Spiritueller Zwischenruf Lichtgestalten und dunkle Seiten

Meinung | Langwaden · Am 1. November werden die Lichtgestalten der katholischen Kirche gefeiert. Doch wo Licht ist, da ist auch Schatten, meint der Langwadener Prior Bruno Robeck.

 Grevenbroich Kloster Langwaden Prior Pater Bruno Robeck Zisterzienser

Grevenbroich Kloster Langwaden Prior Pater Bruno Robeck Zisterzienser

Foto: Melanie Zanin

An zwei Persönlichkeiten kommt in diesen Zeiten niemand vorbei. Dabei muss man ihnen nicht direkt begegnet sein. Wir profitieren vielmehr von dem Fundament, das sie gelegt haben. Sie haben das Gesundheitswesen im 19.Jahrhundert revolutioniert und die Seuchen durch die Entdeckung der bakteriellen Erreger zurückgedrängt. Der eine, Robert Koch, erhielt für seinen Nachweis der Tuberkelbazillen den Nobelpreis für Medizin. Der andere, Rudolf Virchow, machte sich nicht nur einen Namen als Erforscher der Körperzellen und Berater in Seuchenfragen, sondern war auch in der Politik tätig.
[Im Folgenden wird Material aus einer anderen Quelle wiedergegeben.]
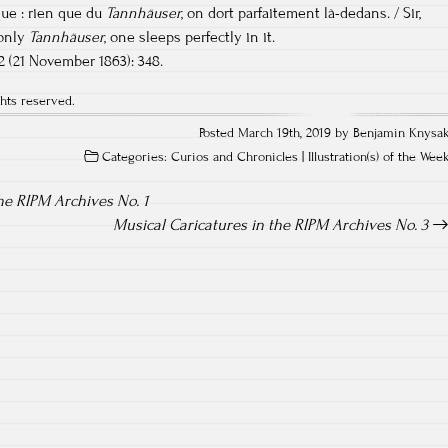
que : rien que du
Tannhäuser
, on dort parfaitement là-dedans. / Sir,
 only
Tannhäuser
, one sleeps perfectly in it.
082 (21 November 1863): 348.
hts reserved.
Posted March 19th, 2019 by Benjamin Knysa
Categories:
Curios and Chronicles
|
Illustration(s) of the Wee
he RIPM Archives No. 1
Musical Caricatures in the RIPM Archives No. 3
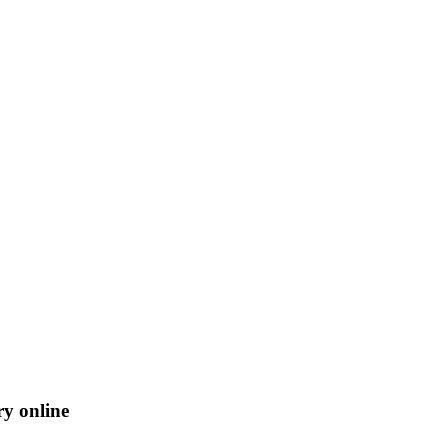
ry online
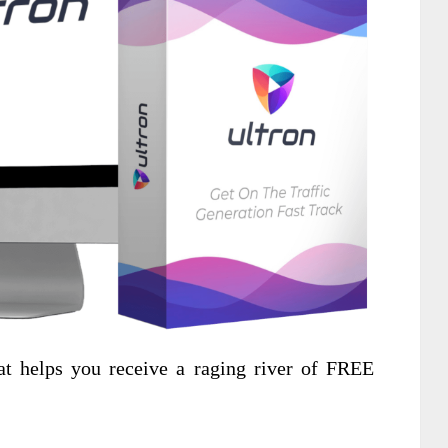
t helps you receive a raging river of FREE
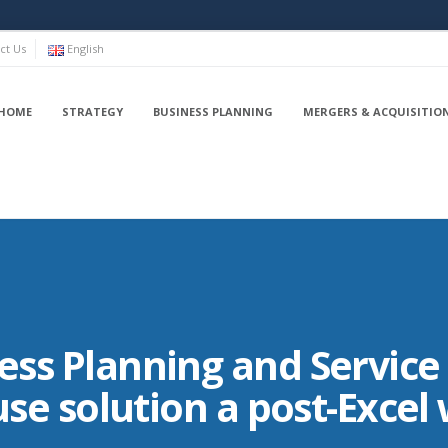
ct Us
English
HOME
STRATEGY
BUSINESS PLANNING
MERGERS & ACQUISITIO
ss Planning and Service 
-use solution a post-Excel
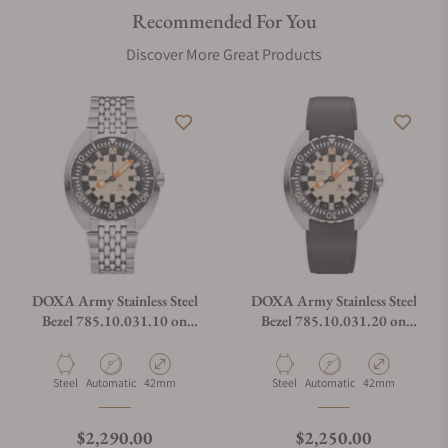
Recommended For You
Discover More Great Products
DOXA Army Stainless Steel
DOXA Army Stainless Steel
Bezel 785.10.031.10 on
Bezel 785.10.031.20 on
Bracelet
Strap
Material
Movement Type
Case Diameter
Material
Movement Type
Case Diameter
Steel
Automatic
42mm
Steel
Automatic
42mm
Regular price
Regular price
$2,290.00
$2,250.00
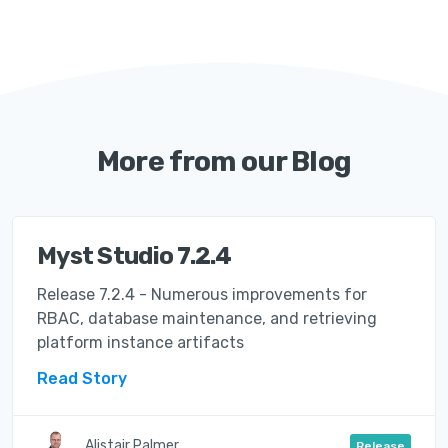
More from our Blog
Myst Studio 7.2.4
Release 7.2.4 - Numerous improvements for
RBAC, database maintenance, and retrieving
platform instance artifacts
Read Story
Alistair Palmer
Release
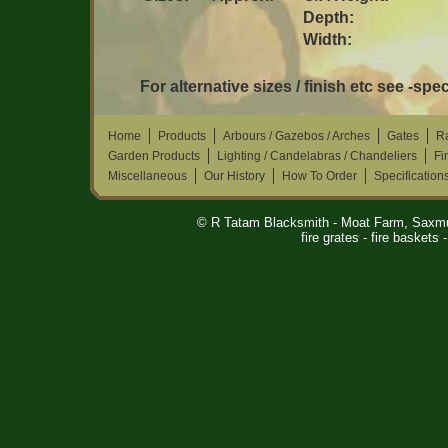
Depth:
Width:
For alternative sizes / finish etc see -spec
Home
Products
Arbours / Gazebos / Arches
Gates
Ra
Garden Products
Lighting / Candelabras / Chandeliers
Fi
Miscellaneous
Our History
How To Order
Specification
© R Tatam Blacksmith - Moat Farm, Saxm
fire grates - fire baskets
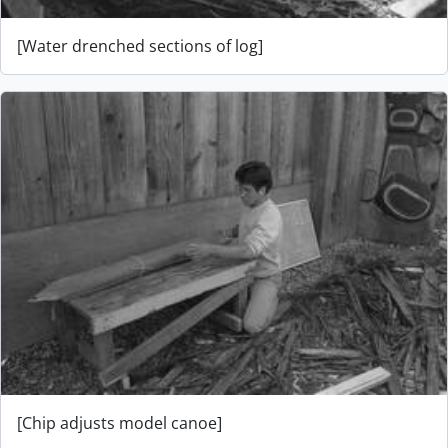
[Water drenched sections of log]
[Chip adjusts model canoe]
Für ihn begann die Hygiene bei der Versorgung der Bevölkerung mit Lebensmitteln und Medikamenten. Nach seiner Ansicht war die Medizin die Blaupause für die große Politik. Daher komme den Medizinern im Staat größte Bedeutung zu. Große dramatische und folgenschwere Auswirkungen hatten die Fehleinschätzungen seines jüngeren Kollegen und Konkurrenten Robert Koch. Das von diesem entwickelte Medikament zur Heilung der Tuberkulose richtete mehr Schaden an, als dass es half. Koch scheute auch vor Menschenversuchen nicht zurück und hielt unerbittlich an seiner These fest, dass nur absolute Reinheit zur Gesundung führt. Heute wissen wir es besser. Auch Lichtgestalten haben ihre Schattenseiten. So unterschiedlich die großen Persönlichkeiten der Geschichte auch sind, es gibt eine Konstante. Sie bleiben immer Kinder ihrer Zeit. Sie sind wie jeder andere Mensch auch mit Fehlern behaftet.

Am 1. November feiern wir die großen Lichtgestalten in der katholischen Kirche. Mit dem Fest Allerheiligen werden uns Menschen vor Augen gestellt, die in besonderer Weise aus dem Glauben gelebt haben. Dabei fällt auf: Je länger ihr Leben zurückliegt, desto deutlich wahrnehmbarer ist ihr Lichtglanz. Bei den Heiligen der jüngeren Vergangenheit treten schon einmal Schatten hervor, besonders wenn sie ein langes Leben auf Erden zu bestehen hatten. Die vor fünf Jahren heiliggesprochene und auch von mir verehrte Mutter Teresa von Kalkutta muss sich einige Kritik gefallen lassen. Unter anderem warf die renommierte katholische Lepra-Ärztin Ruth Pfau ihr vor, nichts gegen die Ursachen von Armut und Krankheit unternommen zu haben. Das Buch „Komm, sei du mein Licht“ mit persönlichen Aufzeichnungen ihres Glaubensweges zeigt die heilige Ordensfrau als leidenden, zweifelnden, aber immer Gott suchenden Menschen.

Dagegen ist beim italienischen Teenager Carlo Acutis, der 2020 selig gesprochen worden ist, alles hell. Er starb 2006 mit 15 Jahren an Leukämie. Sein allzu kurzes Leben und seine starke Eucharistie- und Marienfrömmigkeit beeindrucken. Als Computerfreak ist er jetzt zum Schutzpatron des Internets geworden. Er ist der erste Heilige in Jeans und Sneakers. Ich frage mich manchmal nur, was aus ihm in 20, 30 Jahren geworden wäre. Und ich frage mich, wie meine Lebensbilanz ausgesehen hätte, wenn ich vor 20, 30 Jahren gestorben wäre. Ich bin dankbar für alle Menschen, die in ihrem Leben Licht für andere verbreitet haben. Ich bin aber auch manchmal darüber erschrocken, wenn die dunklen Seiten sichtbar werden. Wenn ich mein eigenes Leben anschaue, sehe ich beides. Die Lichtgestalten machen mir Mut, meinen eigenen Weg zu gehen und möglichst wenig Schatten zu verbreiten.